Для трусов жизнь закрыта караваем,

И хлеб отваги недоступен им».

Мать чуткою душою услыхала

Сквозь голос слез, затерянный в снегу,

Сыновий голос: «Мама, с перевала

Я не вернусь к родному очагу.

Мне не подняться больше, не добраться.

Не дотянуться через лед и снег,

К твоей щеке щекою не прижаться.

Не улыбнуться солнышку во сне.

Прости меня! Я не искал погибель.

Я очень виноват перед тобой,

Что слишком поздно смерть свою увидел.

У смерти не отпросишься домой.

Прости меня!
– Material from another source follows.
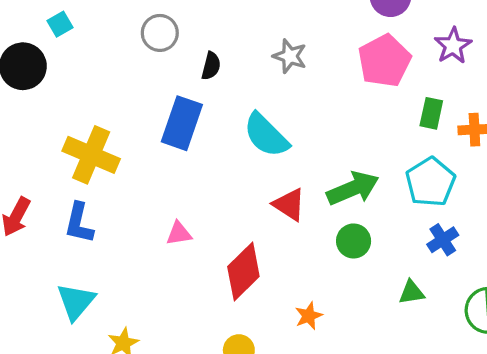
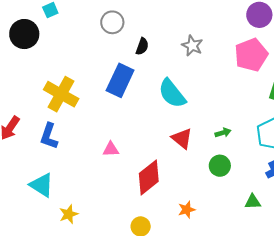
green arrow: (353, 188) -> (223, 133), size x0.5
cyan triangle: (76, 302) -> (42, 185), turned -44

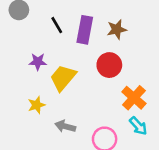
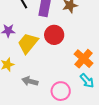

Но в той дороге поздней

Я радость принести тебе хотел.

Горят дрова и не дают замерзнуть

Зимою людям, — так и я горел.

Судьба людей мою судьбу просила

Через буран идти на перевал.

Чтоб тяжесть равнодушья не давила,

Я сам на плечи тяжесть смерти взял.

Ритм чистый моего сердцебиенья

Тяжелый снег остановил навек,

Как снег нагорный, чистые стремленья

Моей души засыпал горный снег.

Прости меня! Мне оправдаться нечем.

У радости и горя свой союз.

Груз смерти я взвалил себе на плечи.

И на вершину поднял этот груз».

Перевел М. Дудин

Шагдий — скакун кабардинской породы.

Лорик — перепелка (армянск.).

Мужра — палка с железным четырехгранным острым ножом.